Lorsque, étudiante à Rennes, elle rencontre Adam, peut-être est-ce là pour elle l’espoir d’une rédemption incarnée en une figure amoureuse. Mais aussi faut-il pour cela accepter de baisser les armes, dévoiler l’ignominie d’un appartement jonché des emballages de tous les aliments que Mia ne jette même plus, dépassée par l’effondrement progressif qu’elle n’a plus la force de prendre, de combattre à bras le corps. Se battre contre elle-même lui demande tant d’énergie…
« Mais au plus profond de ses entrailles, son âme continue à se débattre. Qu’importe la profondeur de l’eau, Mia songe qu’elle pourrait y demeurer un peu plus longtemps. » (p.131)
Pourtant, de l’extérieur, son entourage n’y voit que du feu, comme si incarner l’anorexie-boulimie était un rôle de composition. De fait, Mia dupe son monde. Mais jusqu’à quand ? Quelles sont les limites que son esprit et son corps malades doivent atteindre pour espérer une rédemption ? Mia se voit comme une personne imparfaite : qui, ou bien quoi pour l’extirper de cet aveuglement qui aura gâché les plus belles années de sa jeunesse ?
« Elle se trouve affreuse bien qu’elle ne laisse pas indifférente. Avec son visage ovale, ses pommettes hautes et saillantes, son nez droit, ses prunelles ambre et sa peau diaphane, c’est un visage d’ange déchu au purgatoire, qui attire les regards dès qu’il entre dans une pièce. » (p.174)
Ludivine Grétéré donne voix, et quelle voix, aux maladies dévastatrices que sont l’anorexie et la boulimie. Une descente dans la psyché d’une jeune fille profondément malheureuse et impuissante à maîtriser sa propre volonté. Parce qu’elle-même a vécu l’anorexie, parce qu’elle a pu s’en sortir, l’écrivaine n’épargne aucun détail de son enfer où le mental dompte dangereusement un corps paradoxalement dépossédé. Des jeunes filles en meurent. L’autrice préfère insuffler l’espoir par un souffle poétique qui traverse tout son roman : le monstre qui est en Mia peut-il se métamorphoser, lorsque le temps de la résilience et de la guérison viendront, en une entité rédemptrice ?
« Quand on s’est enfermé à ce point dans le déni, que cette façon de vivre est intégrée dans le quotidien comme la normalité, le plus dur, pour elle, c’est de détruire la vision erronée qu’elle a de sa personnalité, et repartir à zéro. » (p.229)

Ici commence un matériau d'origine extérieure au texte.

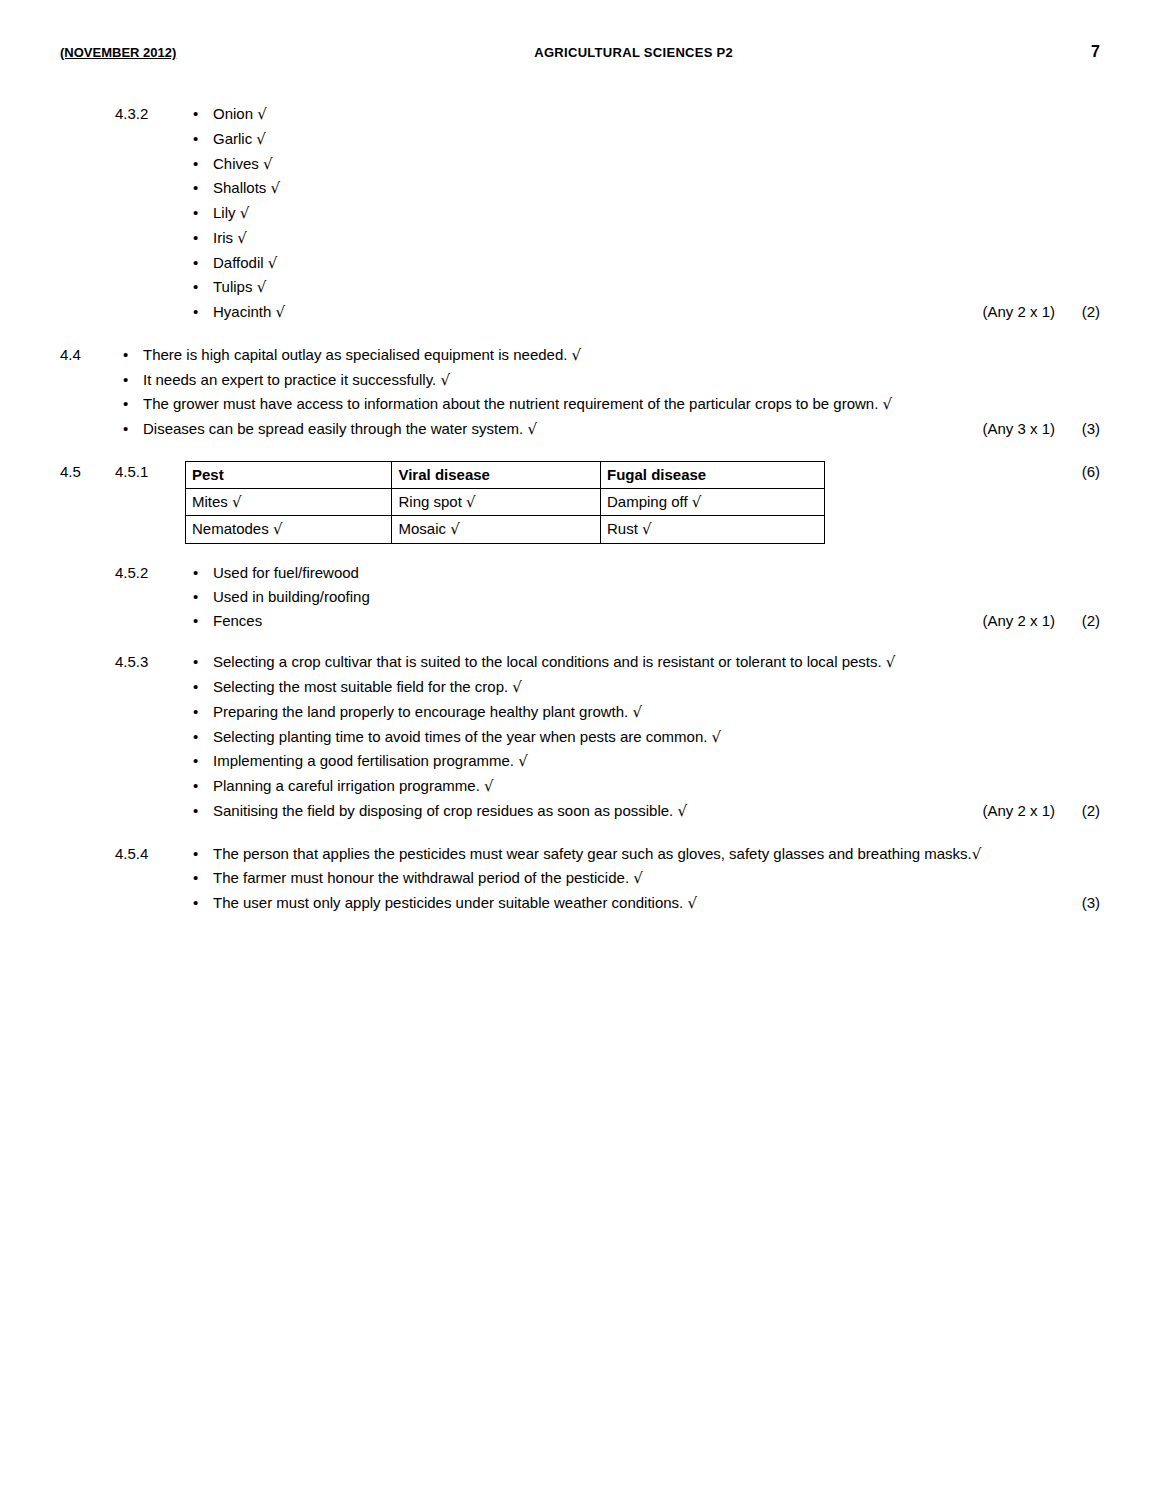(NOVEMBER 2012) AGRICULTURAL SCIENCES P2 7
4.3.2
Onion √
Garlic √
Chives √
Shallots √
Lily √
Iris √
Daffodil √
Tulips √
Hyacinth √ (Any 2 x 1) (2)
4.4
There is high capital outlay as specialised equipment is needed. √
It needs an expert to practice it successfully. √
The grower must have access to information about the nutrient requirement of the particular crops to be grown. √
Diseases can be spread easily through the water system. √ (Any 3 x 1) (3)
4.5
4.5.1
| Pest | Viral disease | Fugal disease |
| --- | --- | --- |
| Mites √ | Ring spot √ | Damping off √ |
| Nematodes √ | Mosaic √ | Rust √ |
(6)
4.5.2
Used for fuel/firewood
Used in building/roofing
Fences (Any 2 x 1) (2)
4.5.3
Selecting a crop cultivar that is suited to the local conditions and is resistant or tolerant to local pests. √
Selecting the most suitable field for the crop. √
Preparing the land properly to encourage healthy plant growth. √
Selecting planting time to avoid times of the year when pests are common. √
Implementing a good fertilisation programme. √
Planning a careful irrigation programme. √
Sanitising the field by disposing of crop residues as soon as possible. √ (Any 2 x 1) (2)
4.5.4
The person that applies the pesticides must wear safety gear such as gloves, safety glasses and breathing masks.√
The farmer must honour the withdrawal period of the pesticide. √
The user must only apply pesticides under suitable weather conditions. √ (3)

Les entraves de l’anorexie et l’enchaînement de la boulimie à soi-même sont terriblement et admirablement analysés. Les mécanismes de l’emprise, autodestructrice, saillent à nos yeux de lecteurs, hélas impuissants que nous sommes à pouvoir crier à Mia et à toutes les victimes de ces maladies que la perfection n’est qu’un idéal, un miroir aux alouettes. La « parfaite imperfection », celle qui fait s’accepter et s’épanouir « malgré tout », devrait être érigée en valeur maîtresse dans notre société entièrement soumise au paraître et aux images léchées.
Imparfaite, Ludivine GRETERE, éditions FAYARD, 2024, 268 pages, 20€.